I still haven’t visited the museum (it was horribly crowded early and then I had a game to soak in), but I’m happy to say that yes, a lot of other things about Citi Field are much improved. The plaza outside the rotunda now feels like a celebration of the Mets, and in glorious, gaudy color no less. The greatest moments make you want to linger among the bricks and remember. Even from outside, the museum feels like the counterweight the rotunda lacked in its first incarnation — particularly when you climb the stairs and encounter the day’s Mets lineup. This is as it should have been in the first place: The Brooklyn and Dodger past giving way to the Queens and Met present. And there are nice surprises, like the peekaboo window into the stadium control room.
But it’s the littlest touches that help the most: the replica Mets baseball cards you encounter, the orange and blue paint in the stairwells, the plaque for Bill Shea that adorns the newly christened Shea Bridge, and the bathroom floors that are now pointillist blue, orange, white and black. Seriously, the bathroom floors are an improvement. We’re Mets fans, why wouldn’t we have bathroom floors in goofy Mets colors?
Granted, it also helps that we’re now no longer tourists at Citi, trying to figure out where to go and what clubs will admit us. But the Mets have come a long way, making efforts big and small. I’d urge them to keep going — to fill those remaining brick walls with pictures and artifacts and Did You Know? factoids — but the baseline is good. Citi Field feels like our place now.
I walked around happily for a half-hour, taking all this in, and then found my seat. After a bit Greg joined me and then the Mets … well, the Mets gave us everything we could have asked for . Opening Day is just one game, but the Mets couldn’t have drawn up a game more perfectly designed to reassure us. David Wright waited all of zero at-bats to bang a home run off Josh Johnson, the baseball touching down in the right-field district that seemed destined last year to be called Utleyville. Johan Santana made me feel silly for worrying about his spring, tormenting the Marlins (particularly Cameron Maybin) with his entire arsenal. The new guys delivered: Jason Bay hit 2010’s first Citi Field triple, Rod Barajas (who makes Ramon Castro look like a gazelle) roped one over Maybin’s head for a double, and Gary Matthews Jr. was flawless in a center field made treacherous by sun and swirling wind. Meanwhile, the 2010 Marlins were playing like the 2009 Mets. That was welcome too.

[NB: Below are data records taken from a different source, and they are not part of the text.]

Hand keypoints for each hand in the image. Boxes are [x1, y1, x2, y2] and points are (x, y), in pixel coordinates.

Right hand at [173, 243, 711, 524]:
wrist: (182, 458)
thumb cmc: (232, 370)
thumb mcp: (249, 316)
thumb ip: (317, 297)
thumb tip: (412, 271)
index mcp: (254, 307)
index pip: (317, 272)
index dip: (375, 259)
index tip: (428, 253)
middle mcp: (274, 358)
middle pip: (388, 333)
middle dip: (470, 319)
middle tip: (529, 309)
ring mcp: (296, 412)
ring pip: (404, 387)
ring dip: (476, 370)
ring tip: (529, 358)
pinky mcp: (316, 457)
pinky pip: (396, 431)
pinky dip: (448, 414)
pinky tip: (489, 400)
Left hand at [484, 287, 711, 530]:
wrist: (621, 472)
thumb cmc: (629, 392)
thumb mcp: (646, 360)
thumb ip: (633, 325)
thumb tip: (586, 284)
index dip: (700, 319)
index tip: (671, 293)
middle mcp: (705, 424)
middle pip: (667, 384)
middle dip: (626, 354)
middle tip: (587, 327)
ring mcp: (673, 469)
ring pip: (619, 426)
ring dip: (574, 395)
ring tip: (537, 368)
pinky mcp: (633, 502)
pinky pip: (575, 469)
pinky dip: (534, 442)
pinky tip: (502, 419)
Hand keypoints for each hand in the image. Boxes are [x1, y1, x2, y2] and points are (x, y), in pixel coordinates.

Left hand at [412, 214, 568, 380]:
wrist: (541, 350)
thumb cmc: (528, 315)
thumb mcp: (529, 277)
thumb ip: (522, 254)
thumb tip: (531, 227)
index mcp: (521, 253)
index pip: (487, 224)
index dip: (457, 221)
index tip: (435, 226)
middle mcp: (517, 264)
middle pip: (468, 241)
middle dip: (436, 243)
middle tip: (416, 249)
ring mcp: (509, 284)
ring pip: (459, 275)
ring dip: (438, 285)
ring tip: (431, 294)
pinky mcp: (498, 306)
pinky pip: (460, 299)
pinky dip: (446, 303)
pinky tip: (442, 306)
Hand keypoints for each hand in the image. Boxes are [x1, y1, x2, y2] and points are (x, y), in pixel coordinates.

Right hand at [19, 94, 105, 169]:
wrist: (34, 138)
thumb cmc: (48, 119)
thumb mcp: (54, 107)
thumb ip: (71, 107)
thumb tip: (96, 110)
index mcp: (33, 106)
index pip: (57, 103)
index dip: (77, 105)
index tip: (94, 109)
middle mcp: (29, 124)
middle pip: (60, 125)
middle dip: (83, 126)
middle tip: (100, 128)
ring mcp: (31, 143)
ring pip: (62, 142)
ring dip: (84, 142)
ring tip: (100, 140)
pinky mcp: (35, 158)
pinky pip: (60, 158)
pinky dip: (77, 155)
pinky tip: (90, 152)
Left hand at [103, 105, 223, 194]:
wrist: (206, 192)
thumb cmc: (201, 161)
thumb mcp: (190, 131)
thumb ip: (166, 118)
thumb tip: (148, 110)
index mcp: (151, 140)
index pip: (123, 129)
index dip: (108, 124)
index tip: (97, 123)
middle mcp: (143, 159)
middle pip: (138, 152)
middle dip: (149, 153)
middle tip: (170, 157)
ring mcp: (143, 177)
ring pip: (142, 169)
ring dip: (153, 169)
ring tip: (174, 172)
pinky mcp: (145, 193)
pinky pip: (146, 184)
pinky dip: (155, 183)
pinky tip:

Greg and I spent the second half of the game amiably arguing about which numbers ought to be retired, cheered K-Rod through his inning, and trooped down a repainted back stairwell on our way to field level, the rotunda and the train. Marching down the stairs amid choruses of “LET’S GO METS!” I remarked to Greg that OK, I did find the stairs a less dramatic setting for triumphant chants than Shea’s scissored ramps had been.
“I don’t think I ever heard chants like this here last year,” Greg replied, and I nodded. A little bit sadly, but then I shrugged and let it go. That was 2009. This was just one day, and one win from a flawed Mets team, but it’s 2010. Things are already different.